Kasus ini berkaitan erat dengan teori struktural fungsional (Talcott Parsons) yang menjelaskan bahwa struktur dan pranata sosial berada pada suatu sistem sosial yang terdiri dari elemen-elemen yang saling berkaitan, sehingga dapat tercapai keseimbangan di dalamnya.
Pada dasarnya, fokus utama dari teori struktural fungsional adalah struktur-struktur sosial dan lembaga-lembaga masyarakat berskala besar, antarhubungannya, dan dampak-dampaknya yang memaksa para aktor (penerima pasif dari proses sosialisasi yang dilakukan). Adapun tujuan dari teori ini adalah untuk membangun suatu sistem atau struktur sosial, melalui pengkajian terhadap pola hubungan yang berfungsi antara individu-individu, kelompok-kelompok, atau institusi-institusi sosial yang ada di dalam suatu masyarakat.
Di dalam jurnal artikel yang dibahas oleh Marzali (2014), teori ini memiliki analisis fungsional, yang didefinisikan sebagai solusi terkait dengan hubungan antara item sosial dengan operasi keseluruhan sistem sosial yang ada, misalnya keterkaitan suatu institusi sosial dengan kerja dari sistem sosial yang ada di masyarakat. Asumsinya bahwa setiap struktur dalam sistem sosial haruslah fungsional terhadap yang lain. Struktural fungsional memandang bahwa masyarakat luas akan berjalan dengan normal jika masing-masing elemen atau institusi menjalankan fungsinya dengan baik.
Sistem pembelajaran siswa pada tahun ajaran ini berubah akibat dari virus corona (COVID-19) dan dampak dari virus inilah yang kemudian mengganggu fungsi dari sistem yang ada. Menurut KBBI, sistem didefinisikan sebagai perangkat unsur yang secara teratur saling berkaitan sehingga membentuk suatu totalitas. Sistem pembelajaran tatap muka menjadi sistem yang selama ini sudah biasa dijalankan oleh para institusi, baik sekolah maupun universitas.
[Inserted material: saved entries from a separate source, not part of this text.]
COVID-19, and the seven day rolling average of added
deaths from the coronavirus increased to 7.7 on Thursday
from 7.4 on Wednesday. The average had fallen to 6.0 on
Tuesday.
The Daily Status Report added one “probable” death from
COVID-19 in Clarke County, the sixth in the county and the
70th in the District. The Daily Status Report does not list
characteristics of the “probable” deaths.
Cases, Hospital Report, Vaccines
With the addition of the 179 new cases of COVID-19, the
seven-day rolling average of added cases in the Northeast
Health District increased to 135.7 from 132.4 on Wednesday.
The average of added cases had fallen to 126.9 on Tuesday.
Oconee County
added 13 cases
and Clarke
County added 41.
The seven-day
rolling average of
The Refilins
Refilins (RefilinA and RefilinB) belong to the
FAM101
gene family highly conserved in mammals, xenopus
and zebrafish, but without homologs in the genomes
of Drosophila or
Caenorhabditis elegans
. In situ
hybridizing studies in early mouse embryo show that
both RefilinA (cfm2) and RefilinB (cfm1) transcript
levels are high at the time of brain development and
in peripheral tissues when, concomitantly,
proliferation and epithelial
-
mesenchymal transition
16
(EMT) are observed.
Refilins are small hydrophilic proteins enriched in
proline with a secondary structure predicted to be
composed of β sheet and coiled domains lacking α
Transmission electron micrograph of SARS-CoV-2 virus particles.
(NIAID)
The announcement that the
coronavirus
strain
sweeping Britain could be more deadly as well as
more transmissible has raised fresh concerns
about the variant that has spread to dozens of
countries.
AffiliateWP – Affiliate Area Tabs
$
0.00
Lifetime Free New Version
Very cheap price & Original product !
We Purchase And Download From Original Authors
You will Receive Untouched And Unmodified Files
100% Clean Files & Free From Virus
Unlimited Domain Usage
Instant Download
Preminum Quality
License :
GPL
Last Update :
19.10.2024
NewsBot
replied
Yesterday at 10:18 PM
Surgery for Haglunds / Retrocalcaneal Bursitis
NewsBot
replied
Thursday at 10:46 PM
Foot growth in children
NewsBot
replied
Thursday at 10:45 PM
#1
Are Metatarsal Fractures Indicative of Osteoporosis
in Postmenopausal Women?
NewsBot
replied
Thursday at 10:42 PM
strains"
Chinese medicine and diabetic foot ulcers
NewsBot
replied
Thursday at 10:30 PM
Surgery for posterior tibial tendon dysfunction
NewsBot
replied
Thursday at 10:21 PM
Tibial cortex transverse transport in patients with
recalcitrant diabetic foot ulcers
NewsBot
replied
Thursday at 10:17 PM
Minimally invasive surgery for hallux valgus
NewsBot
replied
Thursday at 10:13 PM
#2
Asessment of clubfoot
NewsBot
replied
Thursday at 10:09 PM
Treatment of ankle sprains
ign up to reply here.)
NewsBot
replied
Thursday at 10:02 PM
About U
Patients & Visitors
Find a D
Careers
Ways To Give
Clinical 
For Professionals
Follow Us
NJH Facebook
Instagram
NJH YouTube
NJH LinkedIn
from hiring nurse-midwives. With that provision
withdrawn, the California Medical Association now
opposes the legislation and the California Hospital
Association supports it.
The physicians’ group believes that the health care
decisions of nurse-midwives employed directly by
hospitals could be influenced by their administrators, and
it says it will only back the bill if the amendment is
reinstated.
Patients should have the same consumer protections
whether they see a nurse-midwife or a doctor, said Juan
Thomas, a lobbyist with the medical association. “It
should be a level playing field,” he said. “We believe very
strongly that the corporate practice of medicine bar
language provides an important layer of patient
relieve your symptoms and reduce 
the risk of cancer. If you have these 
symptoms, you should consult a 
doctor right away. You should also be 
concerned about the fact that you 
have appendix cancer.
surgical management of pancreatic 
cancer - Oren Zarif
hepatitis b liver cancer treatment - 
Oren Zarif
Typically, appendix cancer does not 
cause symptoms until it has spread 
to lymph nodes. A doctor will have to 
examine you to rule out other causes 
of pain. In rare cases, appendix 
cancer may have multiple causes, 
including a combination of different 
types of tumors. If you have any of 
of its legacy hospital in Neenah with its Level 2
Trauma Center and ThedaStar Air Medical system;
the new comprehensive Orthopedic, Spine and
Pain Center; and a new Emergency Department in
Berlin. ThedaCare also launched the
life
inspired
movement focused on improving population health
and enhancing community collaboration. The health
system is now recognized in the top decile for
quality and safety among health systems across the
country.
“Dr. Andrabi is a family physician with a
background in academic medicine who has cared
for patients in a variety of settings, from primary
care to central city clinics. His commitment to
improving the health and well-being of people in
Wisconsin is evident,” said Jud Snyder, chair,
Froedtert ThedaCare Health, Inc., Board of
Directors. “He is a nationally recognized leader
Namun ketika COVID-19 mulai masuk ke Indonesia beserta wilayah-wilayah di dalamnya, virus ini membuat banyak sistem – yang sudah terencana – terpaksa harus diubah. Pembelajaran yang ada kemudian menggunakan teknologi informasi (online) dengan berbagai macam aplikasi yang menunjang kegiatan belajar-mengajar.